--- BRANO SELEZIONATO ---
Una ricerca dell'Università di Nottingham Trent ha finalmente spiegato scientificamente perché gli automobilisti "non vedono" i motociclisti. E la risposta è meno scontata di quello che si possa pensare (e no, non c'entra la negligenza)

Quante volte ce lo siamo sentiti dire: "Non ti avevo visto!". Una frase che ogni motociclista ha sentito almeno una volta nella vita, spesso dopo aver evitato per un pelo un incidente. Ma ora c'è una spiegazione scientifica a questo fenomeno che va ben oltre la semplice disattenzione.  

UNA RICERCA SPIEGA TUTTO

Un team di ricercatori dell'Università di Nottingham Trent (NTU) ha condotto uno studio intitolato "Motorcycles in the Mind's Eye" (Le motociclette nell'occhio della mente), guidato da David Crundall, Editha van Loon e Megan Hutchinson. I risultati sono affascinanti quanto inquietanti, ma soprattutto offrono una speranza concreta. La ricerca ha dimostrato che il problema non è solo quello che gli automobilisti vedono, ma quello che si aspettano di vedere. Il cervello umano costruisce dei "modelli mentali" - mappe interne che utilizziamo per prevedere come si comporteranno le cose intorno a noi. Se un automobilista non ha mai guidato una moto, il suo modello mentale di come si muove una motocicletta, dove può apparire o quanto velocemente può colmare un gap è incompleto. Partiamo dai dati crudi: nel Regno Unito i motociclisti rappresentano meno dell'1% del traffico stradale, eppure costituiscono quasi il 20% di tutte le vittime della strada. Una sproporzione drammatica (e comune a molti altri Paesi europei) che non accenna a diminuire nonostante i progressi tecnologici, l'equipaggiamento di sicurezza sempre più avanzato e i miglioramenti nella formazione dei centauri. Il dato ancora più inquietante è che una percentuale significativa di questi incidenti mortali coinvolge un altro veicolo, e quando si analizzano i dati, spesso la colpa viene attribuita all'altro conducente.

--- OBIETTIVO DELL'ESERCIZIO ---
Prosegui l'articolo sulla ricerca riguardante i motociclisti, ripartendo subito dopo la sua ultima frase. Per svolgere il lavoro non occorre consultare i record.

Dati raccolti

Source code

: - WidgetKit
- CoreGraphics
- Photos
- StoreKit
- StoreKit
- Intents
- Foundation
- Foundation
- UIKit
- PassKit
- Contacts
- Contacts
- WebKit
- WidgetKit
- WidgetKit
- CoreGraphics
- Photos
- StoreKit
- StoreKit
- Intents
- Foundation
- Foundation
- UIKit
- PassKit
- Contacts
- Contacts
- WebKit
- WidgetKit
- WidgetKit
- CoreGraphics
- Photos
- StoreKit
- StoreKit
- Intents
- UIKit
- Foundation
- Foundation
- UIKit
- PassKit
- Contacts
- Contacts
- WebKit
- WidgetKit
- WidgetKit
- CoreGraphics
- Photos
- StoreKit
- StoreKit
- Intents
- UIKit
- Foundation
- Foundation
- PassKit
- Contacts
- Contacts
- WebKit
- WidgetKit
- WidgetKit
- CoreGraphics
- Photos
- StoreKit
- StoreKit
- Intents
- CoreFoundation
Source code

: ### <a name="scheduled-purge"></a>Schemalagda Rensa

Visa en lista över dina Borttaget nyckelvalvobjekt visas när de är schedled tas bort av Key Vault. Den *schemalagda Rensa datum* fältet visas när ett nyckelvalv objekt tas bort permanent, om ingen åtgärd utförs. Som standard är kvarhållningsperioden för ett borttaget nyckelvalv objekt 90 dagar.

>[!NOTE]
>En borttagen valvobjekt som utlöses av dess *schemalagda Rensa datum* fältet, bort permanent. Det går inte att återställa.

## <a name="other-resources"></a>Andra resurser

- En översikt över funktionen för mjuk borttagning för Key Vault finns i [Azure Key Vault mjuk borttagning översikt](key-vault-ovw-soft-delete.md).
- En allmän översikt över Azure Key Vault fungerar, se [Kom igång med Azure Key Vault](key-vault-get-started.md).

--- RISPOSTA AL COMPITO ---
IL TEST DELL'INCROCIO A T

I ricercatori hanno utilizzato visori VR per simulare scenari di guida reali, confrontando le reazioni di automobilisti standard con quelle dei "dual drivers" - persone che guidano sia auto che moto. Uno scenario cruciale riguardava un classico incrocio a T: l'automobilista deve svoltare a destra, sulla sua destra c'è una lunga fila di auto ferme, sulla sinistra traffico sporadico in arrivo. Si apre un varco apparentemente sicuro e l'auto inizia a muoversi. Improvvisamente, un motociclista che sta filtrando lungo l'esterno del traffico fermo da destra entra nel campo visivo - troppo tardi perché la maggior parte degli automobilisti dello studio possa reagire. Ma ecco il punto cruciale: i dual drivers, quelli con esperienza sia di auto che di moto, hanno individuato il pericolo molto prima. Le prove hanno dimostrato che questi motociclisti-diventati-automobilisti esaminavano la strada a destra prima, si concentravano sul possibile varco e anticipavano la minaccia prima che si materializzasse.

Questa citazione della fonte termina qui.